● **Yapılacak İş**
Materyalin başından "text_box More Features" ifadesini içeren satıra kadar olan kısmı, iki uç da dahil, iki sütunlu bir CSV olarak yeniden yaz: her istem için bir satır açıp metni "istem" sütununa, yanıtını "yanit" sütununa koy. Her alan tek bir tırnaklı alan olsun ve satır sonları boşluğa çevrilsin.

● **Görev Verileri**
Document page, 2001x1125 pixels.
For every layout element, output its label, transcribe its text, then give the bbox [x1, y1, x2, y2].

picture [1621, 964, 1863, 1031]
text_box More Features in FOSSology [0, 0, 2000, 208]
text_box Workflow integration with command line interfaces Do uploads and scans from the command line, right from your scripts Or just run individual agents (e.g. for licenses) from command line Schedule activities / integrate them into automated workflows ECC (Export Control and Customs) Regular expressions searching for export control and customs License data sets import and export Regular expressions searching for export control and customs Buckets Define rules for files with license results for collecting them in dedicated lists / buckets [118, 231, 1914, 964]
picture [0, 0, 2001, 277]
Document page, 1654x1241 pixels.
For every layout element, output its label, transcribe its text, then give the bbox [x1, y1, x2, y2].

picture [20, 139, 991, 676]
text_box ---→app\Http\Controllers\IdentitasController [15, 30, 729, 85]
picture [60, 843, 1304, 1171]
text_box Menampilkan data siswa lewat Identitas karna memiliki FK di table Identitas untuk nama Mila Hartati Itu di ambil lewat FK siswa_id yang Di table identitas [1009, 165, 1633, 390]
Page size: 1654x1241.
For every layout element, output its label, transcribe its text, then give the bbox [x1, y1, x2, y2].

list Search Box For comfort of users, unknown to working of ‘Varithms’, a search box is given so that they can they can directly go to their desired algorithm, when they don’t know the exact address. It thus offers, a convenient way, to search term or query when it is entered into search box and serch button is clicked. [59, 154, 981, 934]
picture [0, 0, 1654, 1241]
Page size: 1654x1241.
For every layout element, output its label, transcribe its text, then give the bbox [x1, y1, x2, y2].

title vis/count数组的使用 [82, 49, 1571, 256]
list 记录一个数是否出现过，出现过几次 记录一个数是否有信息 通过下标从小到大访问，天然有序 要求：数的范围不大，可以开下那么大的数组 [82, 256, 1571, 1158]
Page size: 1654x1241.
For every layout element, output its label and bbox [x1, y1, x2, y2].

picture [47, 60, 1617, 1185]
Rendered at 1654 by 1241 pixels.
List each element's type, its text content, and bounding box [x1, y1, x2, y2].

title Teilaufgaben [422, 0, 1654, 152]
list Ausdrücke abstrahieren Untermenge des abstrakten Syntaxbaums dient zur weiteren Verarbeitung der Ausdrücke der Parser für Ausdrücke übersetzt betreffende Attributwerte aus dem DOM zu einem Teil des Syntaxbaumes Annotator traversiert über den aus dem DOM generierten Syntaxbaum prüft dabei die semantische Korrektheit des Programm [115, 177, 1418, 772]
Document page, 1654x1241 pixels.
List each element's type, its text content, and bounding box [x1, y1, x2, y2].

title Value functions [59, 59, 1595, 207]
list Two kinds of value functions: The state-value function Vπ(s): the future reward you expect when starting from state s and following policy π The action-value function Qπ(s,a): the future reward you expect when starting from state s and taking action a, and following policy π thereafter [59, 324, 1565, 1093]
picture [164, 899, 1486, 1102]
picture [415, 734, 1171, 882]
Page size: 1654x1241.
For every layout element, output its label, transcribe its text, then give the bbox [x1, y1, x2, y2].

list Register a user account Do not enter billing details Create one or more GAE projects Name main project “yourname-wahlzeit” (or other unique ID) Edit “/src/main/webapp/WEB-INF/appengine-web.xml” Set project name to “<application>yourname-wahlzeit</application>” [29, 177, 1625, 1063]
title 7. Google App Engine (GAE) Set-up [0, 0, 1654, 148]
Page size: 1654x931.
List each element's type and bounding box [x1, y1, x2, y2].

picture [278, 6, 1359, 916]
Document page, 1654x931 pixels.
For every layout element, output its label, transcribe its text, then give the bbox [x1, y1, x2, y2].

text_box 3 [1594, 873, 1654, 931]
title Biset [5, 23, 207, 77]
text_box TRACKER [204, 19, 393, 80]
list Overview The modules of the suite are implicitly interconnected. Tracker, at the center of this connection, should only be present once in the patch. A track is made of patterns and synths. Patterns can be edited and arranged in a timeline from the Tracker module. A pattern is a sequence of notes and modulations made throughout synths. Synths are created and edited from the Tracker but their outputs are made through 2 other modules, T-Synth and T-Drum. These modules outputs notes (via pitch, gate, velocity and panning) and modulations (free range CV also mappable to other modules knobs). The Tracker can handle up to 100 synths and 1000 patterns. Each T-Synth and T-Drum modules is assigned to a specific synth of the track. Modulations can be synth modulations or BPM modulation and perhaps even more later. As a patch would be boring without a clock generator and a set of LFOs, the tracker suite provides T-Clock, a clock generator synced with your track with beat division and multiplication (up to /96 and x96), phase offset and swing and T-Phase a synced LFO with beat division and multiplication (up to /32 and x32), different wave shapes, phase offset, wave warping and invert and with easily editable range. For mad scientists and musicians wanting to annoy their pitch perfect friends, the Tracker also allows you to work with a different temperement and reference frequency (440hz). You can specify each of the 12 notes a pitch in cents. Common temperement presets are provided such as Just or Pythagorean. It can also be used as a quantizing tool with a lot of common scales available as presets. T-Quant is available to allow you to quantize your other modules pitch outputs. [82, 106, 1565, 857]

● **Yanıt**
istem,yanit
"Document page, 2001x1125 pixels. For every layout element, output its label, transcribe its text, then give the bbox [x1, y1, x2, y2].","picture [1621, 964, 1863, 1031] text_box More Features in FOSSology [0, 0, 2000, 208]"